A Disappointing Follow Up in "The Heavens May Fall", by Allen Eskens - Book Review

Book reviews are of course, subjective. They are relative too. Relative to what is on the recent reading list, genres, and to other work by the same author. The Heavens May Fall is fine, with a decent plot, suspense, and an unexpected twist. So this crime drama from Allen Eskens is fine. However, after a stretch of reading that included literary heavyweights Anthony Marra, Colum McCann, and Amor Towles…. Well, it’s all relative, right?

Perhaps it’s also the comparison to Eskens’ last book, The Guise of Another, reviewed here last year. Quite good, and memorable as a rather fun crime drama - one with a likable, if not completely innocent, protagonist. But his latest release The Heavens May Fall basically does fall, short of my expectations.  The general plot is hackneyed, but strong, and Eskens’ own legal experience successfully helps develop the storyline. But I couldn’t connect with the character I felt I was supposed to connect with most. And the best I can say about the writing, is that it was concise. 

The Heavens May Fall
By Allen Eskens

Our two leading characters are Max Rupert, a homicide detective haunted by his wife’s unsolved death years prior, and Boady Sanden, a scarred defense attorney that has come out of retirement to represent his former law partner and friend who’s been accused of murder. There are several threads of old grudges, long time alliances, and previous wrongs that intersect to make the story interesting. And naturally, there is the accused, Ben Pruitt, the high powered attorney and father accused of murdering his wife. Then there are supporting characters that showed promise to be the troublemakers we love to hate - the deceased’s sister, the state’s prosecuting attorney - but neither were developed enough for me to care. There was a big wind up with no pitch.
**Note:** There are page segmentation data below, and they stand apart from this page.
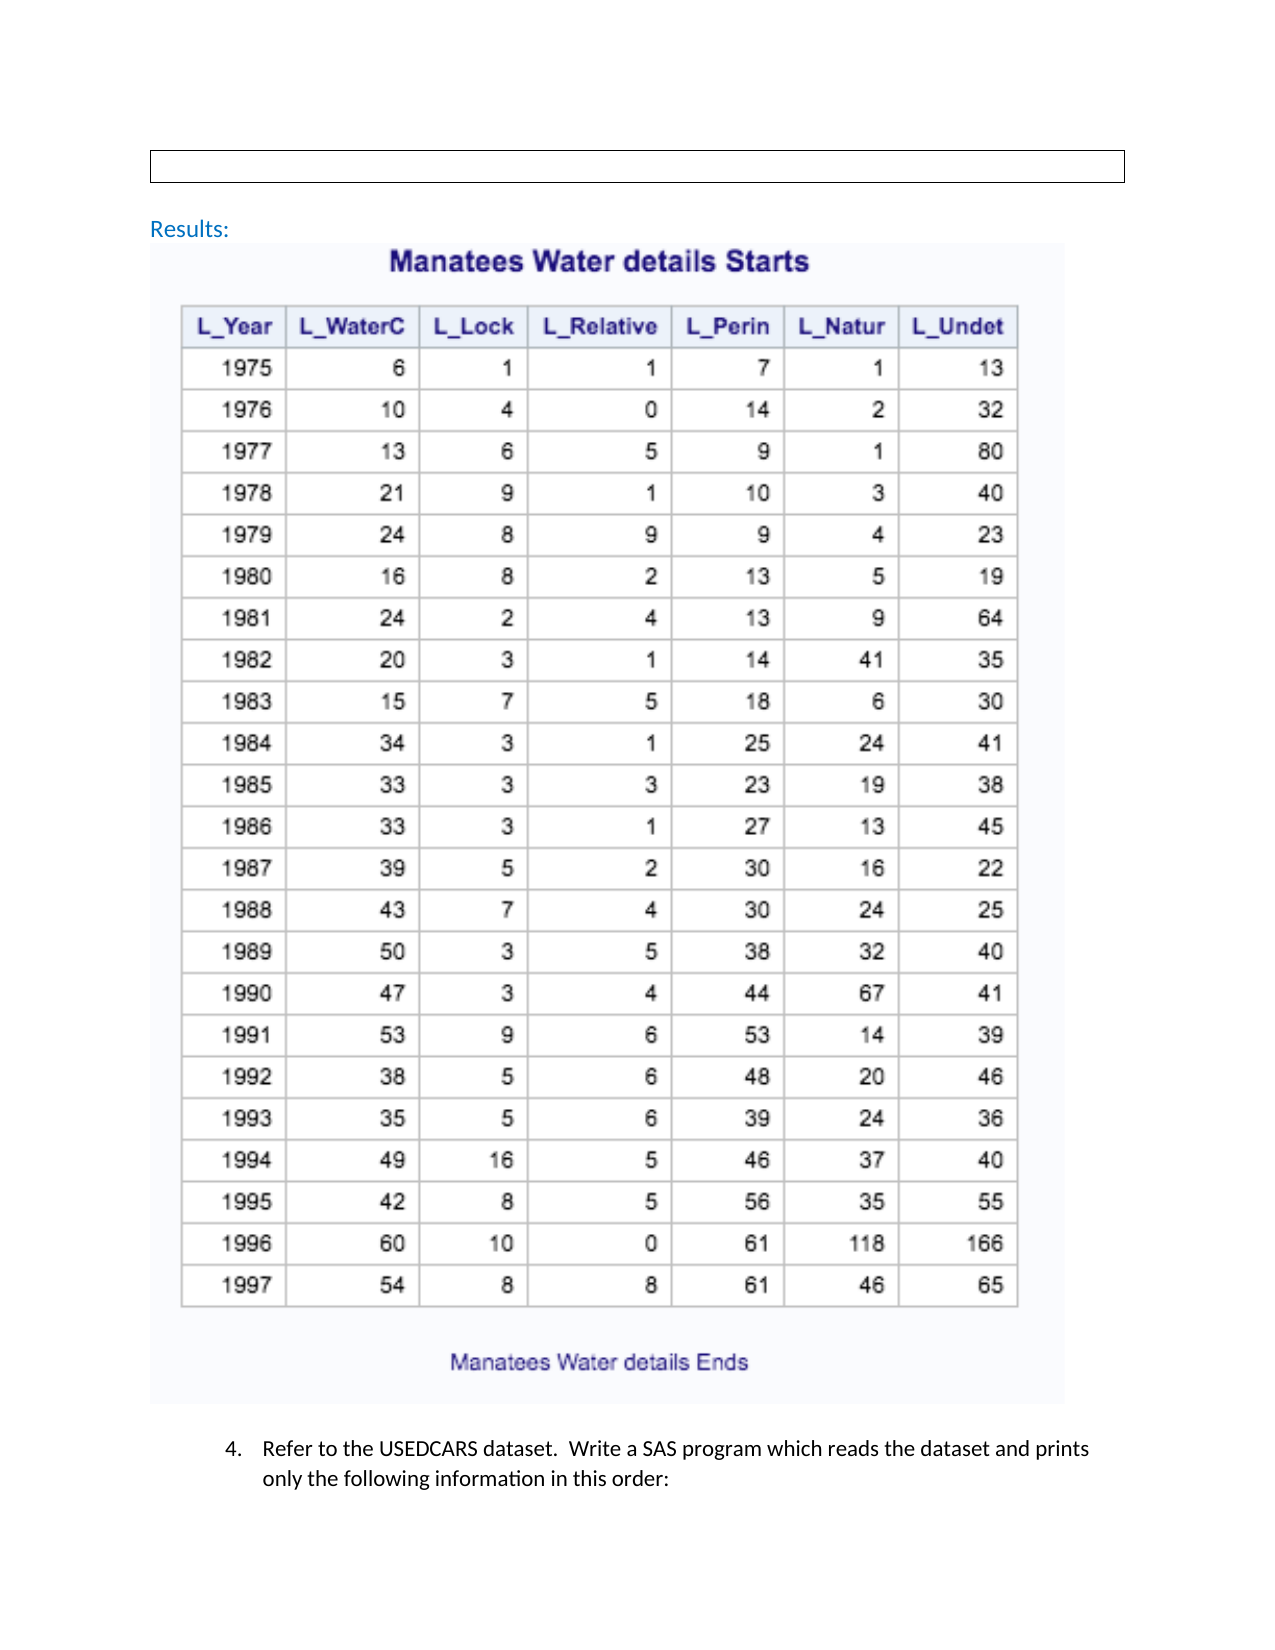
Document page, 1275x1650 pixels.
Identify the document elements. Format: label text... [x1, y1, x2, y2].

list Refer to the USEDCARS dataset. Write a SAS program which reads the dataset and prints only the following information in this order: [225, 1434, 1125, 1492]
text Results: [150, 213, 1125, 244]
picture [150, 243, 1065, 1404]
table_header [151, 151, 1124, 182]
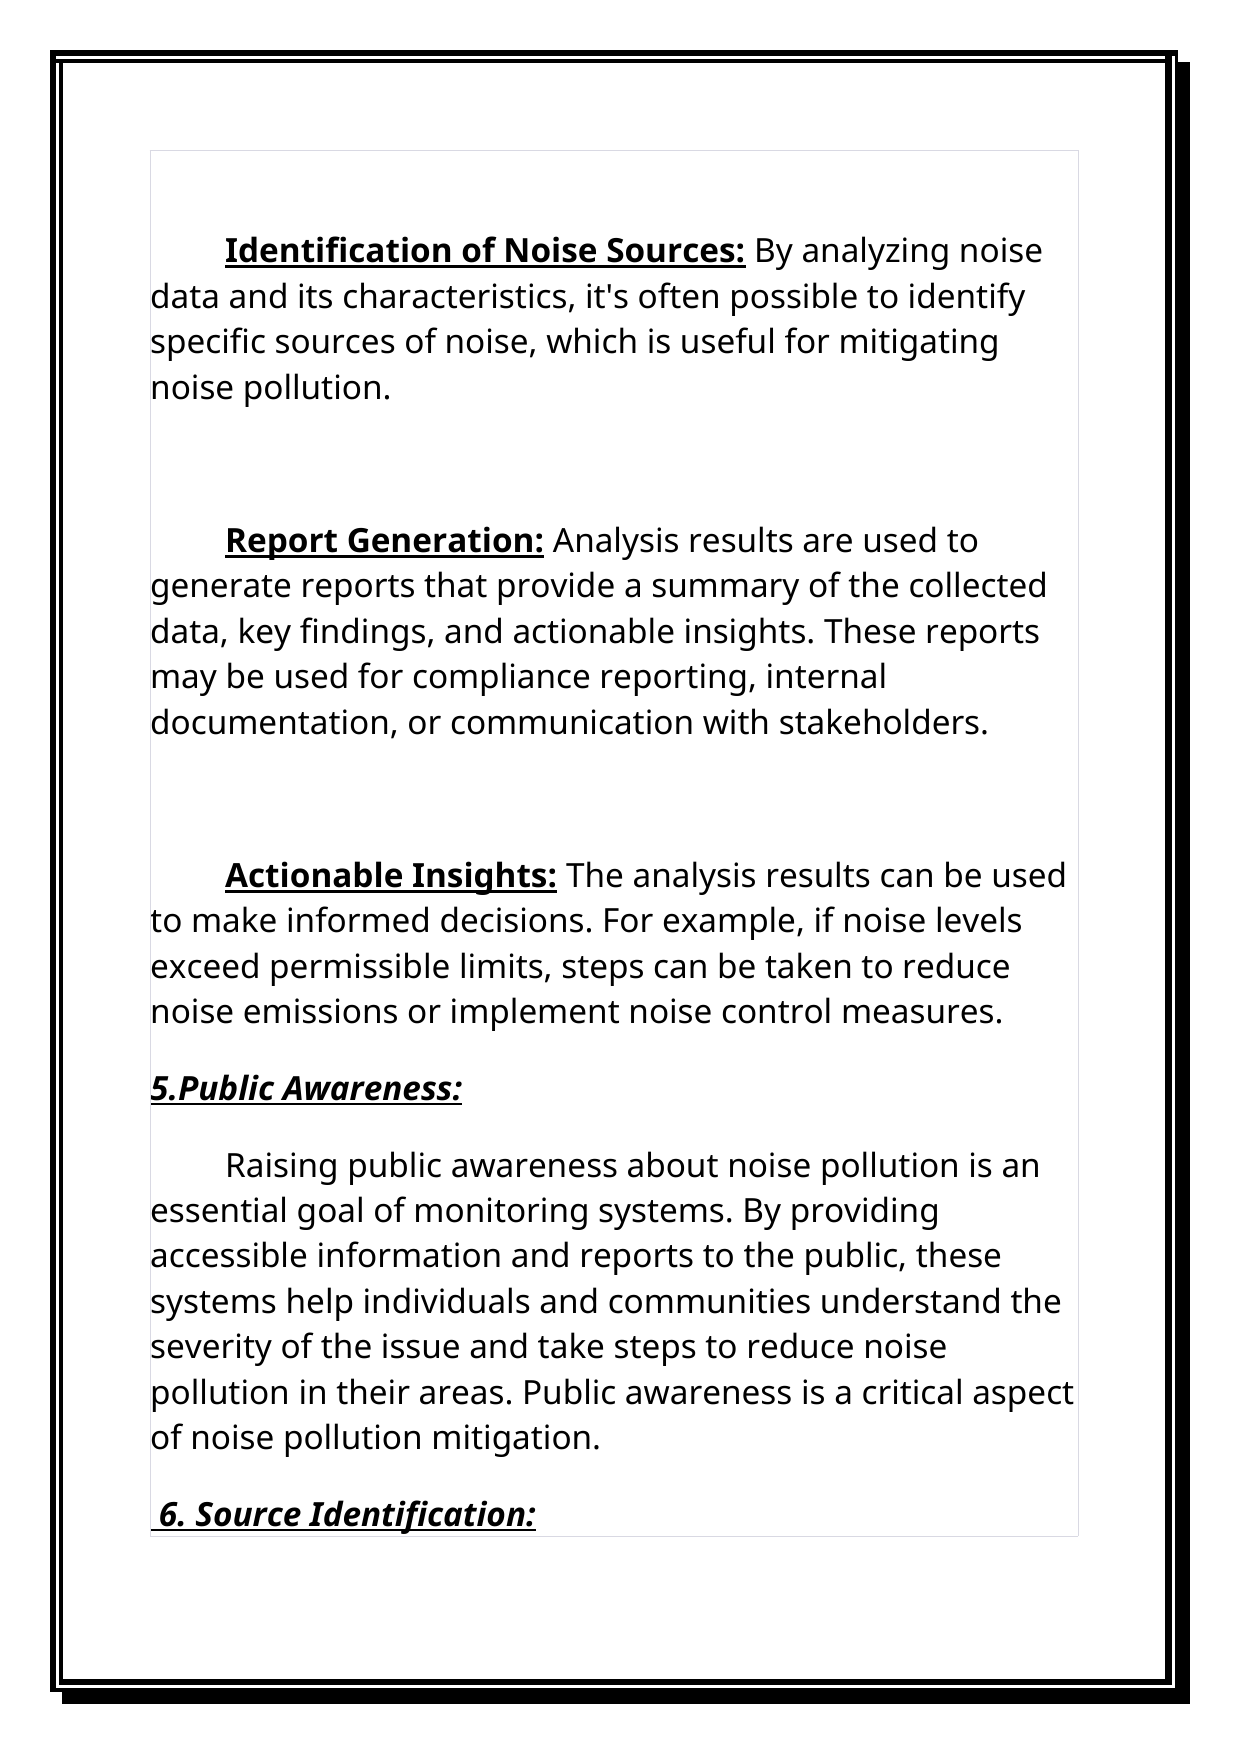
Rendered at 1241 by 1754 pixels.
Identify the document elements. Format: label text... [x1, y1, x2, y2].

And Max Rupert - poor Max. I wanted to root for him, to fall for him, to respect him.  Well, he achieved the latter at least, and perhaps his character is closer to reality than I gave him credit for, but I’m not reading this for reality. I want - I expect - a hero. I didn’t get one. The Heavens May Fall was a needed break from some of the intellectually substantial and emotional stories I’ve been reading of late, but I’m ready to move on to the next heady creation.